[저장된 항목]
"""
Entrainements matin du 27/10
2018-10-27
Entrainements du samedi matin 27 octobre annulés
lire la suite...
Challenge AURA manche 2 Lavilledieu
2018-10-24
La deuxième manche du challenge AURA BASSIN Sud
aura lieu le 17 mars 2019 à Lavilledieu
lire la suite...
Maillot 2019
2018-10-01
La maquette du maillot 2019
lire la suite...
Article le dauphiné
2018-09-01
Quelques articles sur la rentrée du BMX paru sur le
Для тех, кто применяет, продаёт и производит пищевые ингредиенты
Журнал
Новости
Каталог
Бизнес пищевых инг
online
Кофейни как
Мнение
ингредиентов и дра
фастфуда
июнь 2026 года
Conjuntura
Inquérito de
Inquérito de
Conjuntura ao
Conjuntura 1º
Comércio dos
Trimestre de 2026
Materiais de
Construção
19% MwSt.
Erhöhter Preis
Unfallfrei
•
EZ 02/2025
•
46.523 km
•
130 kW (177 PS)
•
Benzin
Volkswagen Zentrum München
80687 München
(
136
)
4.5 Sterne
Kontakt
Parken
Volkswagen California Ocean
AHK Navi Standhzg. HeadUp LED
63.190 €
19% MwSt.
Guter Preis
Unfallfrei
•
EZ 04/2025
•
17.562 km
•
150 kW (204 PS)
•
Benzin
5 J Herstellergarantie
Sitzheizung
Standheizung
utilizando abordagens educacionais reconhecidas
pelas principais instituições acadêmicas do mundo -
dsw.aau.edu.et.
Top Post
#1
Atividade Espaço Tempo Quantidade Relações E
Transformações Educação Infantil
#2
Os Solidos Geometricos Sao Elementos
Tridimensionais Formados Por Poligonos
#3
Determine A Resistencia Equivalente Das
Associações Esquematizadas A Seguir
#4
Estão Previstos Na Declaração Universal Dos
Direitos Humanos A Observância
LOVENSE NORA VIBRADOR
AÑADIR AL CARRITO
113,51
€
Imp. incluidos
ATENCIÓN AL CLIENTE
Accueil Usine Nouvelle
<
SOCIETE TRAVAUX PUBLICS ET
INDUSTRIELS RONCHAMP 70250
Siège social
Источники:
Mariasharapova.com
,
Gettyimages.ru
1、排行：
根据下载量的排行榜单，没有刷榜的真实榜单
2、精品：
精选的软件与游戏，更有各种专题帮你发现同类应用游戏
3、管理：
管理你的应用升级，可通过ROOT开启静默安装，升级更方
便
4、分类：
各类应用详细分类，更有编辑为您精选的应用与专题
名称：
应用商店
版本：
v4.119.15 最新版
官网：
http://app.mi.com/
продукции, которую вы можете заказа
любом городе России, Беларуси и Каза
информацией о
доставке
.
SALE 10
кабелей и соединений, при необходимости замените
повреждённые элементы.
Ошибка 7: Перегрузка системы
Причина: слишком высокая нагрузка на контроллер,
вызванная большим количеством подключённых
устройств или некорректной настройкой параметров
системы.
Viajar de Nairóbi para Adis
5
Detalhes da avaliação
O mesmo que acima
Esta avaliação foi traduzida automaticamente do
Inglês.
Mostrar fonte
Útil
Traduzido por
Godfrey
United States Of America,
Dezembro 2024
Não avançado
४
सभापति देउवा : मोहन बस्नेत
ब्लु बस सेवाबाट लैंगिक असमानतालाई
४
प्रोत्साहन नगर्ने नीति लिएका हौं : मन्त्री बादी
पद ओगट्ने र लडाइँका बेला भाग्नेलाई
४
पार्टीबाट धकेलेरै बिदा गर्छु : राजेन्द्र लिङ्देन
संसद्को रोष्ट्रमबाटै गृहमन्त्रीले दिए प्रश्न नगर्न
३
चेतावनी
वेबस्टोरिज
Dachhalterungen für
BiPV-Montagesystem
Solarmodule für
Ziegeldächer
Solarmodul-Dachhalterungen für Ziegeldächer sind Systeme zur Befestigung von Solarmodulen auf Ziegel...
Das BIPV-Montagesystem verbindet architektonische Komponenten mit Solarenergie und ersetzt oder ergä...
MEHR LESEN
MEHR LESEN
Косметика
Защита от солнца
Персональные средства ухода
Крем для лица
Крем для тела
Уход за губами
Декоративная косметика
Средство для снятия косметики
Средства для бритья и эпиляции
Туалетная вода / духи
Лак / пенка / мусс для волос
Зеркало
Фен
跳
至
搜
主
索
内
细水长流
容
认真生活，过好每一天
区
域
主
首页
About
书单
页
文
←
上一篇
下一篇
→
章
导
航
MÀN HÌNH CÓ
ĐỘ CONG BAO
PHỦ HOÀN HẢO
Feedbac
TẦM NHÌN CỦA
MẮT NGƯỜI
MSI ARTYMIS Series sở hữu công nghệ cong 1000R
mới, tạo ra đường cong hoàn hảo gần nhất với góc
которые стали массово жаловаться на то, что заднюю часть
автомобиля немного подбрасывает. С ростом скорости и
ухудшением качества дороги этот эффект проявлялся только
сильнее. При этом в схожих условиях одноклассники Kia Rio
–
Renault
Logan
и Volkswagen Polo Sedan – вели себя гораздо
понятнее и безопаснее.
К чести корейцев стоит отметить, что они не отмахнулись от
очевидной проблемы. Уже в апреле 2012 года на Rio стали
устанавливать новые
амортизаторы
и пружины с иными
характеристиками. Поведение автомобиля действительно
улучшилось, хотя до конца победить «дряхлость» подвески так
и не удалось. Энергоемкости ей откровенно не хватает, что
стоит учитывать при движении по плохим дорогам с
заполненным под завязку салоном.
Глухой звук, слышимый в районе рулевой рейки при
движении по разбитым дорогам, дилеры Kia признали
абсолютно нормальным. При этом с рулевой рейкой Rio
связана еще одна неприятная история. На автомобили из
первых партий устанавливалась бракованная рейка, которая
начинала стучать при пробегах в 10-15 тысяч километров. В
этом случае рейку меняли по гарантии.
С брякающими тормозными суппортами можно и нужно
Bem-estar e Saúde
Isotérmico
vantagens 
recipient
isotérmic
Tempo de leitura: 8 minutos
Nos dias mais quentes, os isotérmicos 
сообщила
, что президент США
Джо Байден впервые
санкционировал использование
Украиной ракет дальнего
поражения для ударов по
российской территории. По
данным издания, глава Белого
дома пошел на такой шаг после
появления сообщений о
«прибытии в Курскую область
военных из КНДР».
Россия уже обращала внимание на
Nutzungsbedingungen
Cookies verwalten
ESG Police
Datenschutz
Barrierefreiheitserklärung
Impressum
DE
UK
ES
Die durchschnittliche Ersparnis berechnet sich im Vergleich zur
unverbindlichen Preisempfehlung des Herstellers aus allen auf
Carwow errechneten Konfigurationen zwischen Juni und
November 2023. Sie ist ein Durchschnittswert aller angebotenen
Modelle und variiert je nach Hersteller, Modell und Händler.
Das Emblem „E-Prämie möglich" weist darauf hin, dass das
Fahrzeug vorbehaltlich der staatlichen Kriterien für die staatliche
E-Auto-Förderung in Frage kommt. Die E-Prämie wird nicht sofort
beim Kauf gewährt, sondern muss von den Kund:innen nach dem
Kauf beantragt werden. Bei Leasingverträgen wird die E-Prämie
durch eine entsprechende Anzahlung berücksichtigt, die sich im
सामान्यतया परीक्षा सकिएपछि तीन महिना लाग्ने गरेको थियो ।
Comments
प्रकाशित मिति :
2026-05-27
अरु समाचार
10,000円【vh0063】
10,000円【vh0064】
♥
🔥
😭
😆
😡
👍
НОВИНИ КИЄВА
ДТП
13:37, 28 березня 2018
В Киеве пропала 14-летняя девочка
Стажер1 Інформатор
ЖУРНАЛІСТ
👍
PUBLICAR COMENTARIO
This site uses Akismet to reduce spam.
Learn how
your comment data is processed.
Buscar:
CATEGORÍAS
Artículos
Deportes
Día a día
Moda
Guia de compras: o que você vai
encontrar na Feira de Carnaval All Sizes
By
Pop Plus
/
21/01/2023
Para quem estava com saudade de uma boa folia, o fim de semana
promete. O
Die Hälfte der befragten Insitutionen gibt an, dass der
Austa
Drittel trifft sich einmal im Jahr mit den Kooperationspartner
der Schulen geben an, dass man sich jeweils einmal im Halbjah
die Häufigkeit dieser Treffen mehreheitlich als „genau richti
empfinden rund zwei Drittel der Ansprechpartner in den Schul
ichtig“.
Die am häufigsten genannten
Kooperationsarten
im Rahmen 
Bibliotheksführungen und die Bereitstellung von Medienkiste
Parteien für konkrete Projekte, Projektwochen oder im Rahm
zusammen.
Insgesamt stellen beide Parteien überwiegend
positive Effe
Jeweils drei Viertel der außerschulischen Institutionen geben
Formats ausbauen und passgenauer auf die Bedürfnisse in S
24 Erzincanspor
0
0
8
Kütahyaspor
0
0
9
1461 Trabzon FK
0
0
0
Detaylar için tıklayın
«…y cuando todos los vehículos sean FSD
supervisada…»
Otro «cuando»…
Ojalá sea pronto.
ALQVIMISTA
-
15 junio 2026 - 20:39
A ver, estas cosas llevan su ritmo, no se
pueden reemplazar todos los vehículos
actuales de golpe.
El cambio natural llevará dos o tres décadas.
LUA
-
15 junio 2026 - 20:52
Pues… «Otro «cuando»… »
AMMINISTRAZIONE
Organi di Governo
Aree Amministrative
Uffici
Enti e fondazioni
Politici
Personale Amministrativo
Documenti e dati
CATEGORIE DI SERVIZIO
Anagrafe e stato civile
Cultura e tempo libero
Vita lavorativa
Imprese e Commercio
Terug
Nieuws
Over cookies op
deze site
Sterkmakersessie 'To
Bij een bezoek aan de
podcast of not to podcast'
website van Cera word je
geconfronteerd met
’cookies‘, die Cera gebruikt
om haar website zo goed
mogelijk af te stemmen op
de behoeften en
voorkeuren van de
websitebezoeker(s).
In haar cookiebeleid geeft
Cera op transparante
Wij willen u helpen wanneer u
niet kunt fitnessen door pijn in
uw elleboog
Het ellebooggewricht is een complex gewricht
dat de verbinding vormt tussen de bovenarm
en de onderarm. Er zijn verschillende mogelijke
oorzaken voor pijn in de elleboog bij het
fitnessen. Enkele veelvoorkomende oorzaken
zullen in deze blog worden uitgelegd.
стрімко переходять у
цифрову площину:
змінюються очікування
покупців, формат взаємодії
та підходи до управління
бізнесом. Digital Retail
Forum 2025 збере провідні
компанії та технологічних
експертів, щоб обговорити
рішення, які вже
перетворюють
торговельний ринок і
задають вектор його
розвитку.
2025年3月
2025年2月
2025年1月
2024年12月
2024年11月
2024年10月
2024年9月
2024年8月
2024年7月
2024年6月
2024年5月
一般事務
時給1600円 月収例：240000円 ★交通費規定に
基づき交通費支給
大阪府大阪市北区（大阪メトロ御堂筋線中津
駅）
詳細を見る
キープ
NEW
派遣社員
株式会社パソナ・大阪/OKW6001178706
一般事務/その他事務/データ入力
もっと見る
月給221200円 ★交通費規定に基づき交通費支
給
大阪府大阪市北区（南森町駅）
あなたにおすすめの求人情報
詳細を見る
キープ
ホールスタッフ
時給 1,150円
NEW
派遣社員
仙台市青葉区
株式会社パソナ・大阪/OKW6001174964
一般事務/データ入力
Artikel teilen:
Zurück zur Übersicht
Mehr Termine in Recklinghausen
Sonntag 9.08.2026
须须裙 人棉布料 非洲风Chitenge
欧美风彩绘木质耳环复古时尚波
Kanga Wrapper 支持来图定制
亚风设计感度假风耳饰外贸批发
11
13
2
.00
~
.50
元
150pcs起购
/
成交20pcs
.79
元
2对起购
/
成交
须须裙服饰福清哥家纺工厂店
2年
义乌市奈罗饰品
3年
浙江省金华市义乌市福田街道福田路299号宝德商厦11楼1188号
"""
**과제 항목:**
기록의 맨 처음부터 "Sitzheizung"라는 단어가 들어 있는 줄까지를 그대로 옮겨 적으세요.

**완성된 답안:**
Entrainements matin du 27/10
2018-10-27
Entrainements du samedi matin 27 octobre annulés
lire la suite...
Challenge AURA manche 2 Lavilledieu
2018-10-24
La deuxième manche du challenge AURA BASSIN Sud
aura lieu le 17 mars 2019 à Lavilledieu
lire la suite...
Maillot 2019
2018-10-01
La maquette du maillot 2019
lire la suite...
Article le dauphiné
2018-09-01
Quelques articles sur la rentrée du BMX paru sur le
Для тех, кто применяет, продаёт и производит пищевые ингредиенты
Журнал
Новости
Каталог
Бизнес пищевых инг
online
Кофейни как
Мнение
ингредиентов и дра
фастфуда
июнь 2026 года
Conjuntura
Inquérito de
Inquérito de
Conjuntura ao
Conjuntura 1º
Comércio dos
Trimestre de 2026
Materiais de
Construção
19% MwSt.
Erhöhter Preis
Unfallfrei
•
EZ 02/2025
•
46.523 km
•
130 kW (177 PS)
•
Benzin
Volkswagen Zentrum München
80687 München
(
136
)
4.5 Sterne
Kontakt
Parken
Volkswagen California Ocean
AHK Navi Standhzg. HeadUp LED
63.190 €
19% MwSt.
Guter Preis
Unfallfrei
•
EZ 04/2025
•
17.562 km
•
150 kW (204 PS)
•
Benzin
5 J Herstellergarantie
Sitzheizung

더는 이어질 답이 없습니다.